AIM OF THE EXERCISE -
Exactly as written, print each of the entries.

EXERCISE INPUTS -
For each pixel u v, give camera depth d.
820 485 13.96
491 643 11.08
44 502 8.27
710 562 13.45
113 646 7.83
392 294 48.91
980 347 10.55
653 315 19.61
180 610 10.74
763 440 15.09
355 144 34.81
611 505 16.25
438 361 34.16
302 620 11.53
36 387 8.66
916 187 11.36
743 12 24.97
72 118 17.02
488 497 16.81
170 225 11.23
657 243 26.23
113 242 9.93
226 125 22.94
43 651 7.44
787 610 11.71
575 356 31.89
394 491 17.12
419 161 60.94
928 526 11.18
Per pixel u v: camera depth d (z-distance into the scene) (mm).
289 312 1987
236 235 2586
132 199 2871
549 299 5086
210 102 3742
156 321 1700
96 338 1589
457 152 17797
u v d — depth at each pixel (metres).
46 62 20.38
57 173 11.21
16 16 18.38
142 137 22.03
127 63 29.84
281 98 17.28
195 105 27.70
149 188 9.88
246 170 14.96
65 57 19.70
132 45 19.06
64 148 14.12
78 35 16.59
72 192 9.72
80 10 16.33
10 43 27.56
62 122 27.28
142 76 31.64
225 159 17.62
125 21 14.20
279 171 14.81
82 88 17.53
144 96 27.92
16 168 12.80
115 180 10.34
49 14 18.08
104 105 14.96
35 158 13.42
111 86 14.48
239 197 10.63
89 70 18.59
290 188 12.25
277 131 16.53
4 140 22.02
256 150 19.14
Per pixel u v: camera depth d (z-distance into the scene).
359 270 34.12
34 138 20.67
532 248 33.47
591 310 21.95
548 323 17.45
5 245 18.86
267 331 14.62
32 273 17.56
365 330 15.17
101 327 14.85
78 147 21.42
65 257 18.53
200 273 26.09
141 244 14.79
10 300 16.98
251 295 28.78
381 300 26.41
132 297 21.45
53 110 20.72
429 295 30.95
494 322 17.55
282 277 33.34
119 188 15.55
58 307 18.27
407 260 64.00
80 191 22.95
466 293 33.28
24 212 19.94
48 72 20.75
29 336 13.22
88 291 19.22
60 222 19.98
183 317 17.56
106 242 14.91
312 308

FINAL ANSWER -
For each pixel u v, give camera depth d.
820 485 13.96
491 643 11.08
44 502 8.27
710 562 13.45
113 646 7.83
392 294 48.91
980 347 10.55
653 315 19.61
180 610 10.74
763 440 15.09
355 144 34.81
611 505 16.25
438 361 34.16
302 620 11.53
36 387 8.66
916 187 11.36
743 12 24.97
72 118 17.02
488 497 16.81
170 225 11.23
657 243 26.23
113 242 9.93
226 125 22.94
43 651 7.44
787 610 11.71
575 356 31.89
394 491 17.12
419 161 60.94
928 526 11.18
Per pixel u v: camera depth d (z-distance into the scene) (mm).
289 312 1987
236 235 2586
132 199 2871
549 299 5086
210 102 3742
156 321 1700
96 338 1589
457 152 17797
u v d — depth at each pixel (metres).
46 62 20.38
57 173 11.21
16 16 18.38
142 137 22.03
127 63 29.84
281 98 17.28
195 105 27.70
149 188 9.88
246 170 14.96
65 57 19.70
132 45 19.06
64 148 14.12
78 35 16.59
72 192 9.72
80 10 16.33
10 43 27.56
62 122 27.28
142 76 31.64
225 159 17.62
125 21 14.20
279 171 14.81
82 88 17.53
144 96 27.92
16 168 12.80
115 180 10.34
49 14 18.08
104 105 14.96
35 158 13.42
111 86 14.48
239 197 10.63
89 70 18.59
290 188 12.25
277 131 16.53
4 140 22.02
256 150 19.14
Per pixel u v: camera depth d (z-distance into the scene).
359 270 34.12
34 138 20.67
532 248 33.47
591 310 21.95
548 323 17.45
5 245 18.86
267 331 14.62
32 273 17.56
365 330 15.17
101 327 14.85
78 147 21.42
65 257 18.53
200 273 26.09
141 244 14.79
10 300 16.98
251 295 28.78
381 300 26.41
132 297 21.45
53 110 20.72
429 295 30.95
494 322 17.55
282 277 33.34
119 188 15.55
58 307 18.27
407 260 64.00
80 191 22.95
466 293 33.28
24 212 19.94
48 72 20.75
29 336 13.22
88 291 19.22
60 222 19.98
183 317 17.56
106 242 14.91
312 308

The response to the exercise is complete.